== Data for analysis

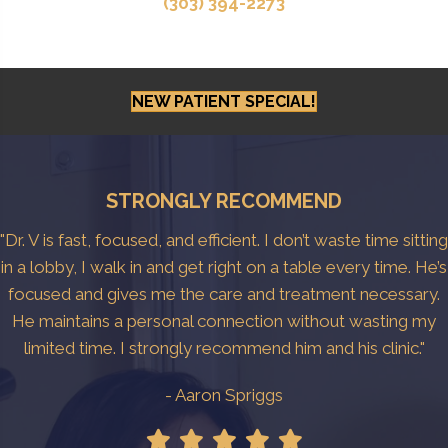
(303) 394-2273
NEW PATIENT SPECIAL!
STRONGLY RECOMMEND
"Dr. V is fast, focused, and efficient. I don’t waste time sitting
in a lobby, I walk in and get right on a table every time. He’s
focused and gives me the care and treatment necessary.
He maintains a personal connection without wasting my
limited time. I strongly recommend him and his clinic."
- Aaron Spriggs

====

The lines sought are those in the data above that include the string "time"; copy each one.

### Answer section:
"Dr. V is fast, focused, and efficient. I don’t waste time sitting
in a lobby, I walk in and get right on a table every time. He’s
limited time. I strongly recommend him and his clinic."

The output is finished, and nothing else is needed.